▶ [What you have to do]: In the entries below, repeat only the lines between those holding "und vergleichbare" and "Ki gondolta volna, hogy", inclusive. Leave pictures out.

▶ [Provided entries]:
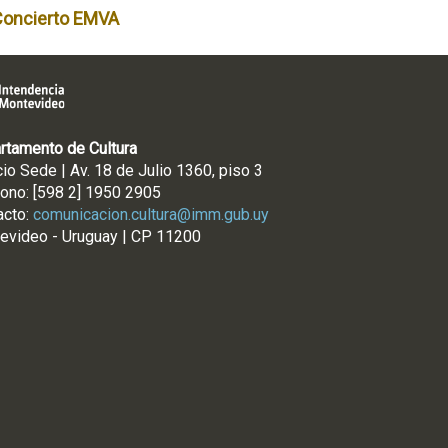
Concierto EMVA
rtamento de Cultura
cio Sede | Av. 18 de Julio 1360, piso 3
fono: [598 2] 1950 2905
acto:
comunicacion.cultura@imm.gub.uy
evideo - Uruguay | CP 11200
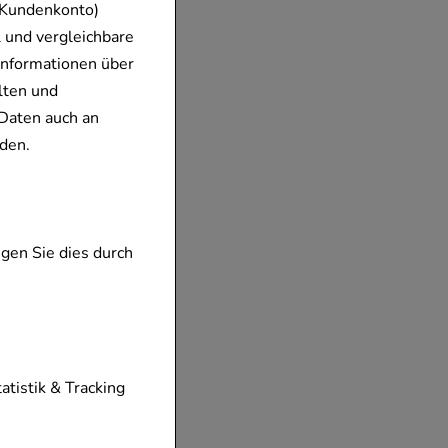
 Kundenkonto)
 und vergleichbare
Informationen über
lten und
Daten auch an
den.
gen Sie dies durch
tionen unserer
tatistik & Tracking
diese nicht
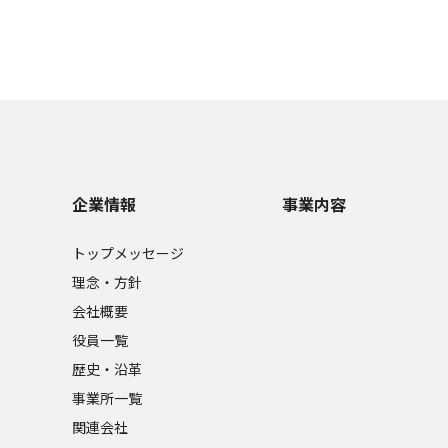
企業情報
事業内容
トップメッセージ
理念・方針
会社概要
役員一覧
歴史・沿革
事業所一覧
関連会社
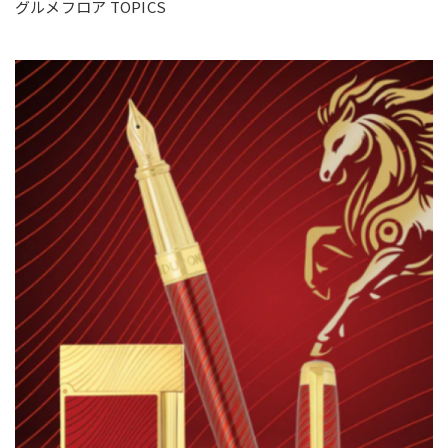
グルメフロア TOPICS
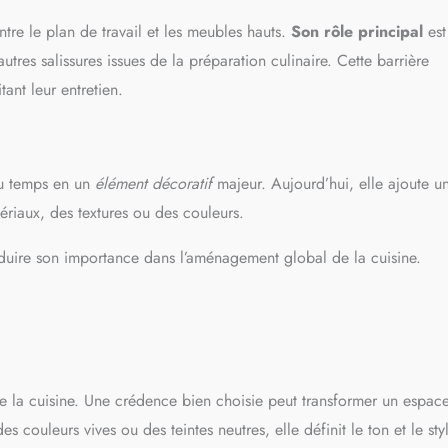
tre le plan de travail et les meubles hauts.
Son rôle principal
est
utres salissures issues de la préparation culinaire. Cette barrière
tant leur entretien.
 du temps en un
élément décoratif
majeur. Aujourd’hui, elle ajoute u
tériaux, des textures ou des couleurs.
duire son importance dans l’aménagement global de la cuisine.
e la cuisine. Une crédence bien choisie peut transformer un espac
 couleurs vives ou des teintes neutres, elle définit le ton et le sty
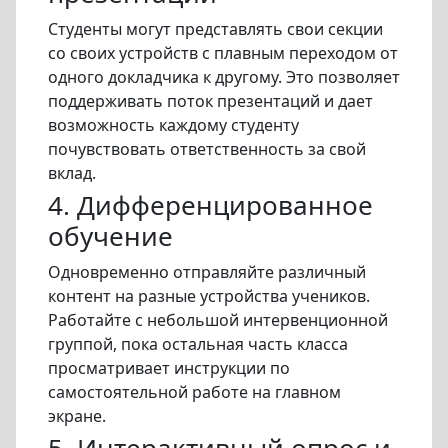
Студенты могут представлять свои секции
со своих устройств с плавным переходом от
одного докладчика к другому. Это позволяет
поддерживать поток презентаций и дает
возможность каждому студенту
почувствовать ответственность за свой
вклад.
4. Дифференцированное
обучение
Одновременно отправляйте различный
контент на разные устройства учеников.
Работайте с небольшой интервенционной
группой, пока остальная часть класса
просматривает инструкции по
самостоятельной работе на главном
экране.
5. Интерактивный опрос и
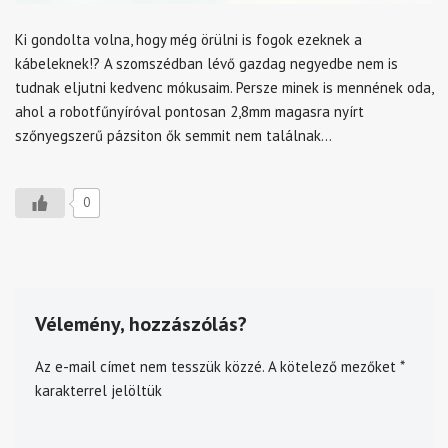
Ki gondolta volna, hogy még örülni is fogok ezeknek a
kábeleknek!? A szomszédban lévő gazdag negyedbe nem is
tudnak eljutni kedvenc mókusaim. Persze minek is mennének oda,
ahol a robotfűnyíróval pontosan 2,8mm magasra nyírt
szőnyegszerű pázsiton ők semmit nem találnak…
0
Vélemény, hozzászólás?
Az e-mail címet nem tesszük közzé.
A kötelező mezőket
*
karakterrel jelöltük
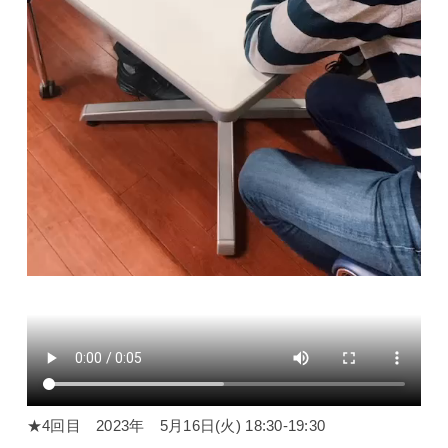
★4回目 2023年 5月16日(火) 18:30-19:30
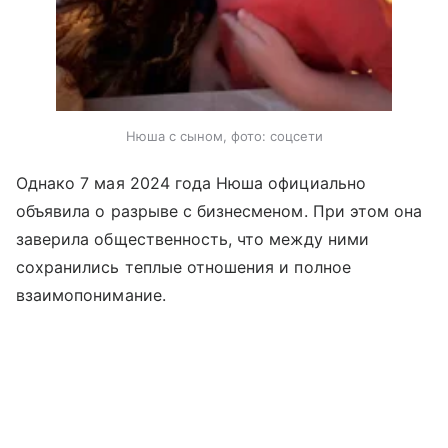
Нюша с сыном, фото: соцсети
Однако 7 мая 2024 года Нюша официально
объявила о разрыве с бизнесменом. При этом она
заверила общественность, что между ними
сохранились теплые отношения и полное
взаимопонимание.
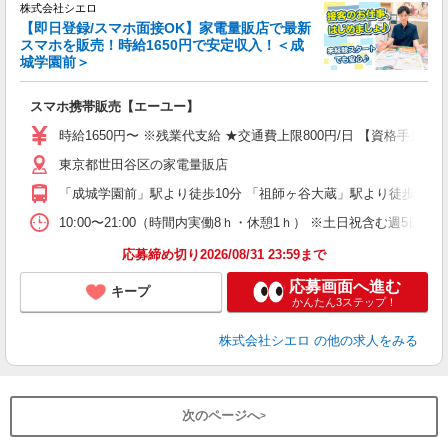
株式会社シエロ
【即日登録/スマホ面接OK】家電量販店で最新
スマホを販売！時給1650円で安定収入！＜成
城学園前＞
事
即
スマホ携帯販売【エーユー】
躍
ー
時給1650円〜 ※残業代支給 ★交通費上限800円/日 【資格手当
自
東京都世田谷区の家電量販店
ど
「成城学園前」駅より徒歩10分 「祖師ヶ谷大蔵」駅より徒歩11分
10:00〜21:00（時間内実働8ｈ・休憩1ｈ） ※土日祝含む週5日勤務
応募締め切り2026/08/31 23:59まで
応募画面へ進む
キープ
かんたん3ステップ！
株式会社シエロ
の他の求人をみる
次のページへ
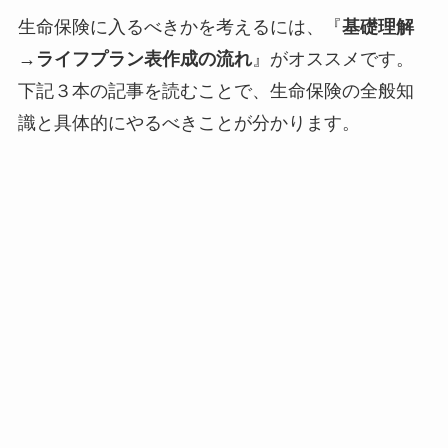
生命保険に入るべきかを考えるには、『
基礎理解
→ライフプラン表作成の流れ
』がオススメです。
下記３本の記事を読むことで、生命保険の全般知
識と具体的にやるべきことが分かります。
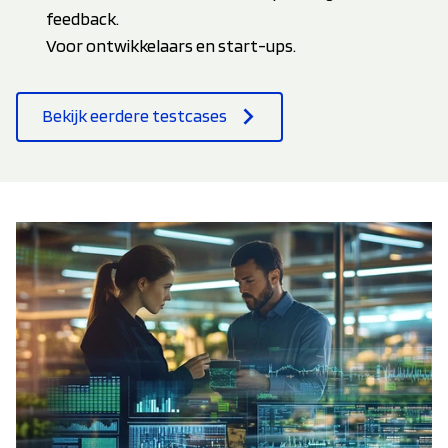
feedback.
Voor ontwikkelaars en start-ups.
Bekijk eerdere testcases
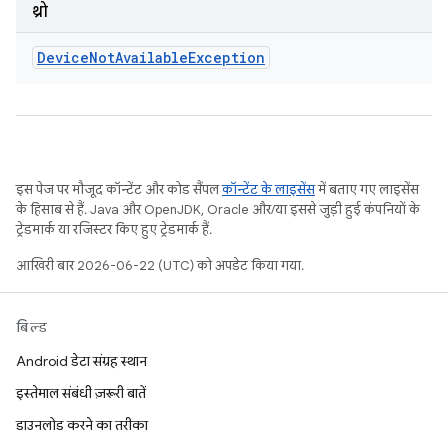
थ्रो
Device
Not
Available
Exception
इस पेज पर मौजूद कॉन्टेंट और कोड सैंपल
कॉन्टेंट के लाइसेंस
में बताए गए लाइसेंस
के हिसाब से हैं. Java और OpenJDK, Oracle और/या इससे जुड़ी हुई कंपनियों के
ट्रेडमार्क या रजिस्टर किए हुए ट्रेडमार्क हैं.
आखिरी बार 2026-06-22 (UTC) को अपडेट किया गया.
बिल्ड
Android डेटा संग्रह स्थान
इस्तेमाल संबंधी ज़रूरी बातें
डाउनलोड करने का तरीका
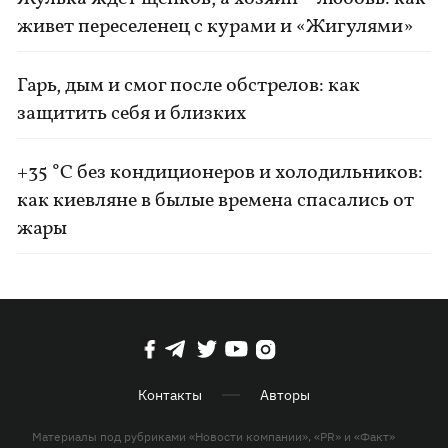
живет переселенец с курами и «Жигулями»
Гарь, дым и смог после обстрелов: как
защитить себя и близких
+35 °C без кондиционеров и холодильников:
как киевляне в былые времена спасались от
жары
Контакты
Авторы
Материалы под рубриками «Новости компании», «PR» и «Факт»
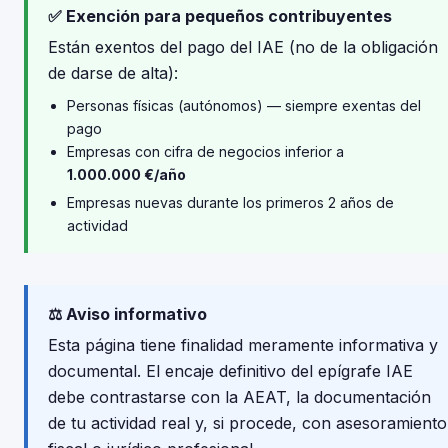
✅ Exención para pequeños contribuyentes
Están exentos del pago del IAE (no de la obligación
de darse de alta):
Personas físicas (autónomos) — siempre exentas del
pago
Empresas con cifra de negocios inferior a
1.000.000 €/año
Empresas nuevas durante los primeros 2 años de
actividad
⚖️ Aviso informativo
Esta página tiene finalidad meramente informativa y
documental. El encaje definitivo del epígrafe IAE
debe contrastarse con la AEAT, la documentación
de tu actividad real y, si procede, con asesoramiento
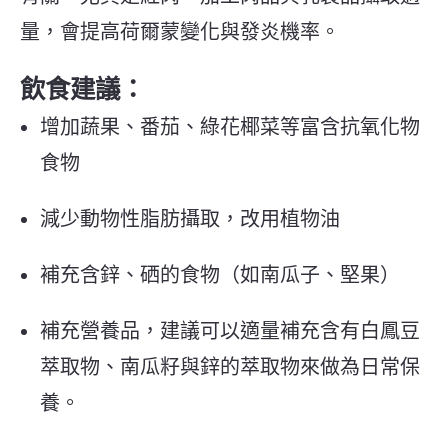
量，會提高荷爾蒙變化與發炎機率。
飲食建議
：
增加蔬果、番茄、綠花椰菜等富含抗氧化物
食物
減少動物性脂肪攝取，改用植物油
補充含鋅、硒的食物（如南瓜子、堅果）
補充營養品，建議可以適量補充含有白鳳豆
萃取物、南瓜籽與鋅的萃取物來做為日常保
養。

▶ [Task solution]:
 und vergleichbare
Informationen über
lten und
Daten auch an
den.
gen Sie dies durch
tionen unserer
tatistik & Tracking
diese nicht
企業情報
事業内容
トップメッセージ
理念・方針
会社概要
役員一覧
歴史・沿革
事業所一覧
関連会社
グルメフロア TOPICS
tre le plan de travail et les meubles hauts.
Son rôle principal
est
utres salissures issues de la préparation culinaire. Cette barrière
tant leur entretien.
 du temps en un
élément décoratif
majeur. Aujourd’hui, elle ajoute u
tériaux, des textures ou des couleurs.
duire son importance dans l’aménagement global de la cuisine.
e la cuisine. Une crédence bien choisie peut transformer un espac
 couleurs vives ou des teintes neutres, elle définit le ton et le sty
Студенты могут представлять свои секции
со своих устройств с плавным переходом от
одного докладчика к другому. Это позволяет
поддерживать поток презентаций и дает
возможность каждому студенту
почувствовать ответственность за свой
вклад.
4. Дифференцированное
обучение
Одновременно отправляйте различный
контент на разные устройства учеников.
Работайте с небольшой интервенционной
группой, пока остальная часть класса
просматривает инструкции по
самостоятельной работе на главном
экране.
5. Интерактивный опрос и
Ki gondolta volna, hogy még örülni is fogok ezeknek a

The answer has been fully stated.